The plurality of illumination heads 16 are so arranged that the ring illumination system 18A in the first stage having a largest ring diameter, out of these ring illumination systems, surrounds the object 2 placed on the stage 3, and the object 2 can be laterally illuminated in a ring-like manner. Further, in this ring illumination system 18A, when only the light emitting elements 11a emit light, the object 2 can be laterally illuminated in a ring-like manner with a first light distribution (see field (a) of FIG. 2) having a two-dimensionally narrowed illumination range. Further, when only the light emitting elements 11b emit light, the object 2 can be laterally illuminated in a ring-like manner with a second light distribution (see field (c) of FIG. 2) having illumination light spreading in a wide range. Furthermore, when the light emitting elements 11a, 11b emit light, the object 2 can be laterally illuminated in a ring-like manner with an intermediate light distribution (see field (b) of FIG. 2). The other ring illumination systems 18B to 18D are configured similarly to the ring illumination system 18A except in having different ring diameters and different illumination light irradiating directions. As just described, in this embodiment, the object 2 on the stage 3 can be illuminated with three types of mutually different light distributions. In addition, an illuminance distribution and a light distribution in the ring illumination can be adjusted by controlling a light modulation value by PWM. This point also applies to embodiments described later.

Further, an imaging camera 4 is arranged at each of several positions between the illumination heads 16 to image the object 2 at various angles. Note that the imaging cameras 4 are marked with dots in FIGS. 9A and 9B to be visually distinguished from the illumination heads 16. This point also applies to embodiments described later.

In the inspection apparatus 100 thus configured, the object 2 can be illuminated with three types of light distributions only by mutually independently controlling the light emission of the light emitting elements 11. That is, the object 2 can be illuminated in a plurality of illumination modes with a reduced size and at low cost without providing a light emitter for each illumination mode.

====

*To-do item a*
Write out the lines in the rows that begin at the line containing "peliin - vain 1 eurolla!" and stop after the line containing "Chamberlain Alex".

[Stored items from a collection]
====

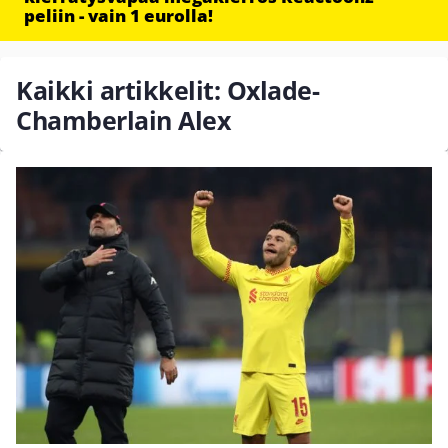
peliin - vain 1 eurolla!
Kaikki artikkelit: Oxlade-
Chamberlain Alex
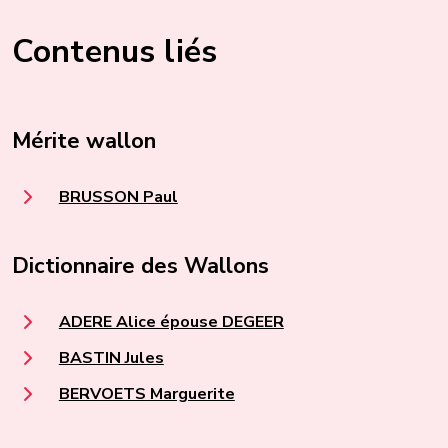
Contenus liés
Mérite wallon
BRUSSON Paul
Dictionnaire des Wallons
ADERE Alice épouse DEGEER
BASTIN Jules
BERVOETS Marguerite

====

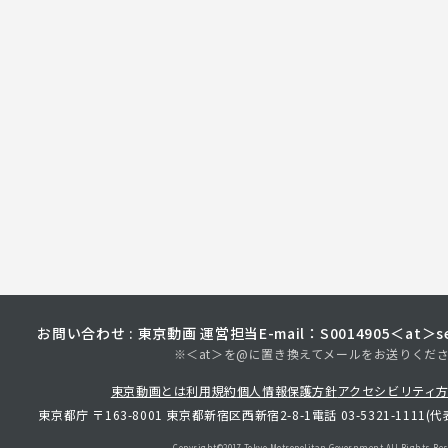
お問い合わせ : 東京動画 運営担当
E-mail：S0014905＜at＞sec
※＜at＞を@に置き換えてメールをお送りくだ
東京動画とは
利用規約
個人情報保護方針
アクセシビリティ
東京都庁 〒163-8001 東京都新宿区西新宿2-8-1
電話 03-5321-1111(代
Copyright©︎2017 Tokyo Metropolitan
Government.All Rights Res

====

*To-do item b*
Reproduce the part of the ring illumination passage that begins at the words "Further, an imaging" and stops after "16. This point also applies to embodiments described later.".

*Task response a*
peliin - vain 1 eurolla!
Kaikki artikkelit: Oxlade-
Chamberlain Alex

*Task response b*
Further, an imaging camera 4 is arranged at each of several positions between the illumination heads 16 to image the object 2 at various angles. Note that the imaging cameras 4 are marked with dots in FIGS. 9A and 9B to be visually distinguished from the illumination heads 16. This point also applies to embodiments described later.